Q What do you feel is the most important work that audit departments should be undertaking now at the point we are at with Covid-19?

• We’ve had a heated debate on this that is still continuing.
• We are carrying significantly more risk than this time last year, all covid-related – NHS bulges are starting to impact community care – despite government funding it is hard to plan because this is one off funding against reduced revenue, the funding itself is a huge risk with respect to grant administration and actually spending the money. We need to discuss with internal audit how we mitigate these risks as financial and operational risks are heightened now.

Q Over the last year, some internal audit functions have been moved into the first or second line, do any delegates or the panel have experience of this?

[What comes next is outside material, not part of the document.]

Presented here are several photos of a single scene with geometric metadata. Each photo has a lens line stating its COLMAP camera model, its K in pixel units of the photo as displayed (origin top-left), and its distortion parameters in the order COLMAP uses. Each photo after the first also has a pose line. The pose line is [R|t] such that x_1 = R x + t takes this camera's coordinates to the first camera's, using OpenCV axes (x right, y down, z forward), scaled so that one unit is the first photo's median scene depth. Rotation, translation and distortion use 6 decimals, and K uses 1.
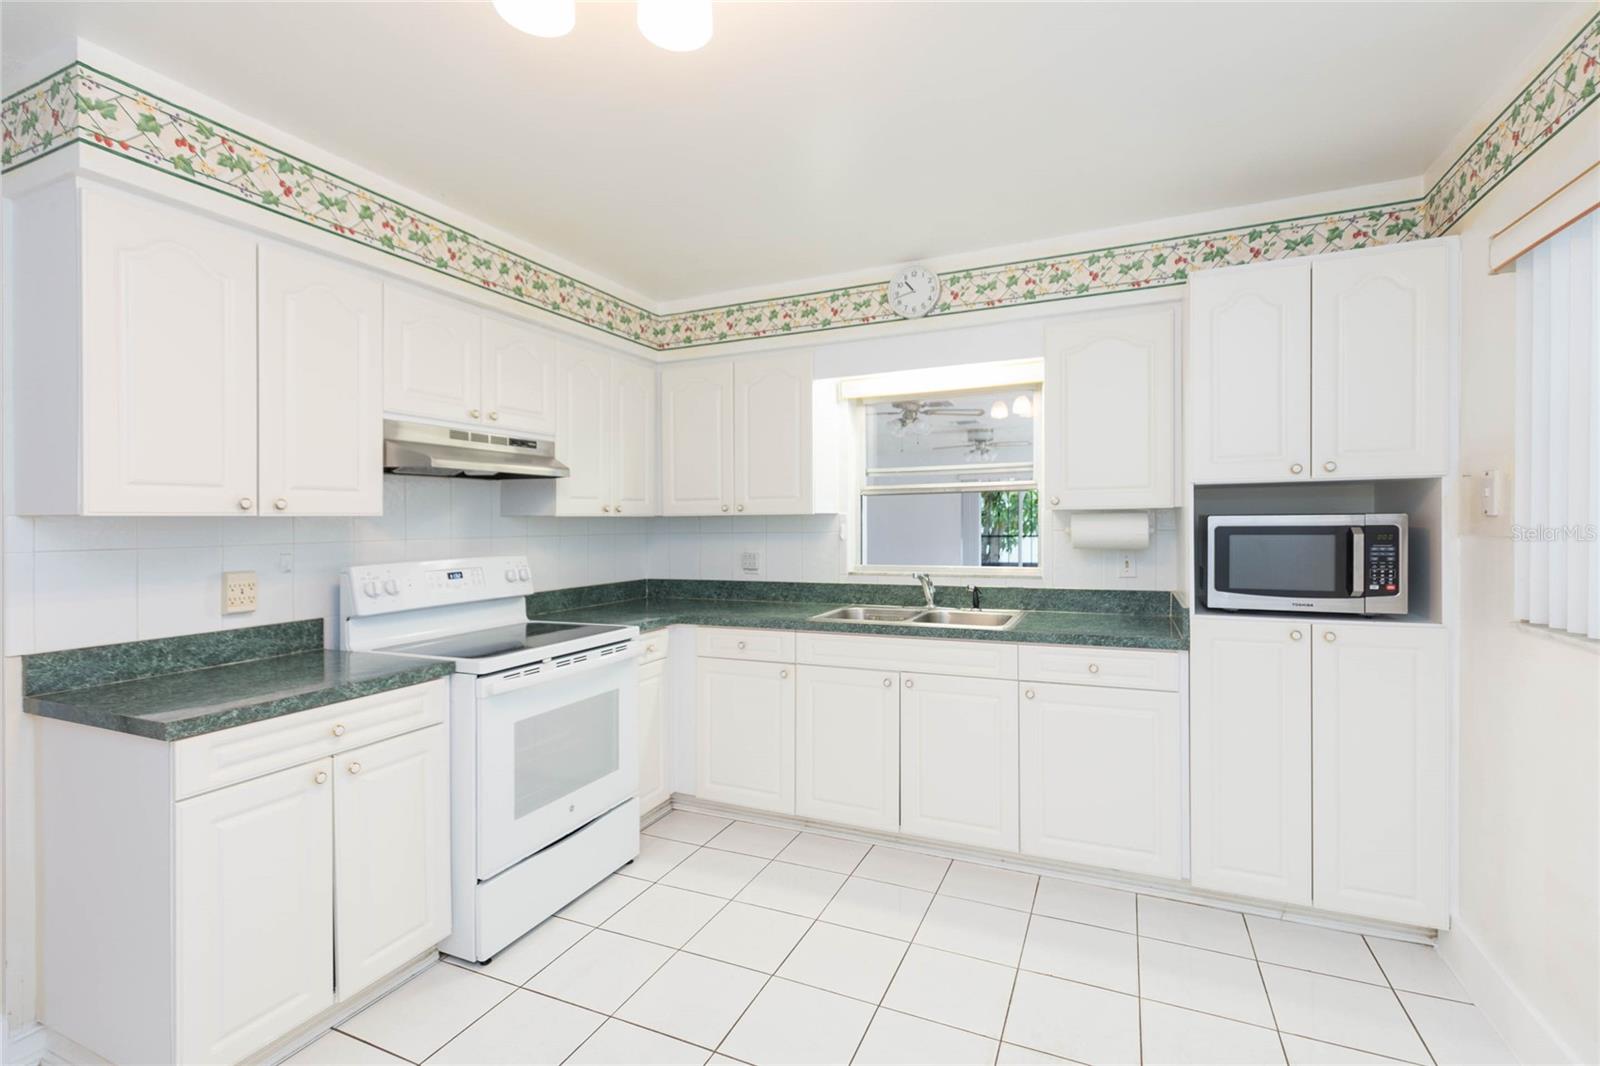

• My audit team have continued in their delivery and actually increased and focused work as the risk landscape has changed over the last 12 months. This has all been assisted with good relationships between all the parties involved to allow audit to be agile and support the organisation in the right places.
• Oh my goodness - I couldn’t imagine having to re-direct the audit team!
• Our full audit team of four were reassigned to our Covid-19 Community Support Helpline for a period of 4 months last year. This obviously impacted on the delivery of our audit plan. We are all back to our substantive roles since July 2020 and have not experienced any difficulty in terms of independence and objectivity.

Q I was interested in your comment about using the risk management framework and risk management processes to drive outcomes. We are trying to evolve the processes that we use at my authority to achieve a similar end, so I would be interested in any really practical hints and tips you have to deliver that.

A Being a well-run organisation means that your performance management and risk management are absolutely key at driving the organisation. All you’re doing is managing your outcomes directly, the resources that are delivering those outcomes directly and your risk management framework is part of your assurance framework that you are delivering. So without that in place it can be difficult to make risk management more than a tick box exercise. In the absence of a systematic data-driven, performance driven approach, making sure people talk about risk all the time is one of the first things you can do. Be tenacious about the conversation, it’s not about adding risks to another piece of paper but doing something about them.